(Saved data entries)
━━━━━━
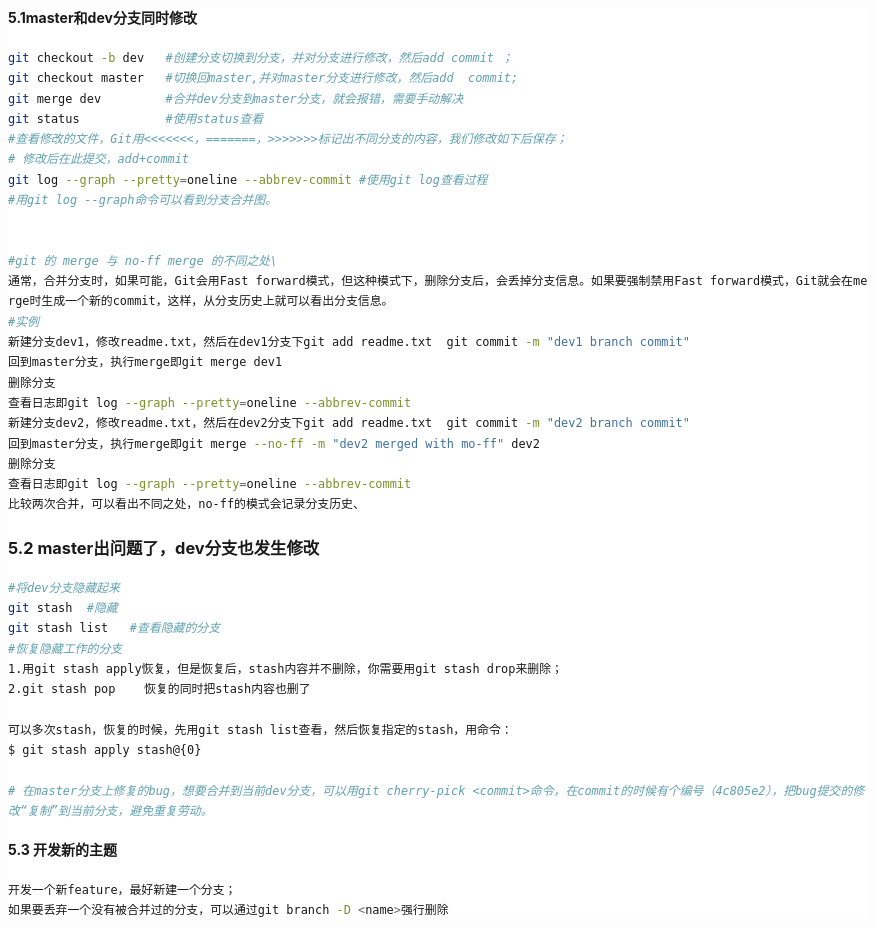 #### 5.1master和dev分支同时修改

```bash
git checkout -b dev   #创建分支切换到分支，并对分支进行修改，然后add commit ；
git checkout master   #切换回master,并对master分支进行修改，然后add  commit;
git merge dev         #合并dev分支到master分支，就会报错，需要手动解决
git status            #使用status查看
#查看修改的文件，Git用<<<<<<<，=======，>>>>>>>标记出不同分支的内容，我们修改如下后保存；
# 修改后在此提交，add+commit
git log --graph --pretty=oneline --abbrev-commit #使用git log查看过程
#用git log --graph命令可以看到分支合并图。


#git 的 merge 与 no-ff merge 的不同之处\
通常，合并分支时，如果可能，Git会用Fast forward模式，但这种模式下，删除分支后，会丢掉分支信息。如果要强制禁用Fast forward模式，Git就会在merge时生成一个新的commit，这样，从分支历史上就可以看出分支信息。
#实例
新建分支dev1，修改readme.txt，然后在dev1分支下git add readme.txt  git commit -m "dev1 branch commit"
回到master分支，执行merge即git merge dev1
删除分支
查看日志即git log --graph --pretty=oneline --abbrev-commit
新建分支dev2，修改readme.txt，然后在dev2分支下git add readme.txt  git commit -m "dev2 branch commit"
回到master分支，执行merge即git merge --no-ff -m "dev2 merged with mo-ff" dev2
删除分支
查看日志即git log --graph --pretty=oneline --abbrev-commit
比较两次合并，可以看出不同之处，no-ff的模式会记录分支历史、


```

### 5.2 master出问题了，dev分支也发生修改

```bash
#将dev分支隐藏起来
git stash  #隐藏
git stash list   #查看隐藏的分支
#恢复隐藏工作的分支
1.用git stash apply恢复，但是恢复后，stash内容并不删除，你需要用git stash drop来删除；
2.git stash pop    恢复的同时把stash内容也删了

可以多次stash，恢复的时候，先用git stash list查看，然后恢复指定的stash，用命令：
$ git stash apply stash@{0}

# 在master分支上修复的bug，想要合并到当前dev分支，可以用git cherry-pick <commit>命令，在commit的时候有个编号（4c805e2），把bug提交的修改“复制”到当前分支，避免重复劳动。

```

#### 5.3 开发新的主题

```bash
开发一个新feature，最好新建一个分支；
如果要丢弃一个没有被合并过的分支，可以通过git branch -D <name>强行删除
```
━━━━━━
ABOUT THIS TASK: Please transcribe the entries exactly, omitting the images.

SOLUTION TO THIS EXERCISE:
 #### 5.1master和dev分支同时修改

```bash
git checkout -b dev   #创建分支切换到分支，并对分支进行修改，然后add commit ；
git checkout master   #切换回master,并对master分支进行修改，然后add  commit;
git merge dev         #合并dev分支到master分支，就会报错，需要手动解决
git status            #使用status查看
#查看修改的文件，Git用<<<<<<<，=======，>>>>>>>标记出不同分支的内容，我们修改如下后保存；
# 修改后在此提交，add+commit
git log --graph --pretty=oneline --abbrev-commit #使用git log查看过程
#用git log --graph命令可以看到分支合并图。


#git 的 merge 与 no-ff merge 的不同之处\
通常，合并分支时，如果可能，Git会用Fast forward模式，但这种模式下，删除分支后，会丢掉分支信息。如果要强制禁用Fast forward模式，Git就会在merge时生成一个新的commit，这样，从分支历史上就可以看出分支信息。
#实例
新建分支dev1，修改readme.txt，然后在dev1分支下git add readme.txt  git commit -m "dev1 branch commit"
回到master分支，执行merge即git merge dev1
删除分支
查看日志即git log --graph --pretty=oneline --abbrev-commit
新建分支dev2，修改readme.txt，然后在dev2分支下git add readme.txt  git commit -m "dev2 branch commit"
回到master分支，执行merge即git merge --no-ff -m "dev2 merged with mo-ff" dev2
删除分支
查看日志即git log --graph --pretty=oneline --abbrev-commit
比较两次合并，可以看出不同之处，no-ff的模式会记录分支历史、


```

### 5.2 master出问题了，dev分支也发生修改

```bash
#将dev分支隐藏起来
git stash  #隐藏
git stash list   #查看隐藏的分支
#恢复隐藏工作的分支
1.用git stash apply恢复，但是恢复后，stash内容并不删除，你需要用git stash drop来删除；
2.git stash pop    恢复的同时把stash内容也删了

可以多次stash，恢复的时候，先用git stash list查看，然后恢复指定的stash，用命令：
$ git stash apply stash@{0}

# 在master分支上修复的bug，想要合并到当前dev分支，可以用git cherry-pick <commit>命令，在commit的时候有个编号（4c805e2），把bug提交的修改“复制”到当前分支，避免重复劳动。

```

#### 5.3 开发新的主题

```bash
开发一个新feature，最好新建一个分支；
如果要丢弃一个没有被合并过的分支，可以通过git branch -D <name>强行删除
```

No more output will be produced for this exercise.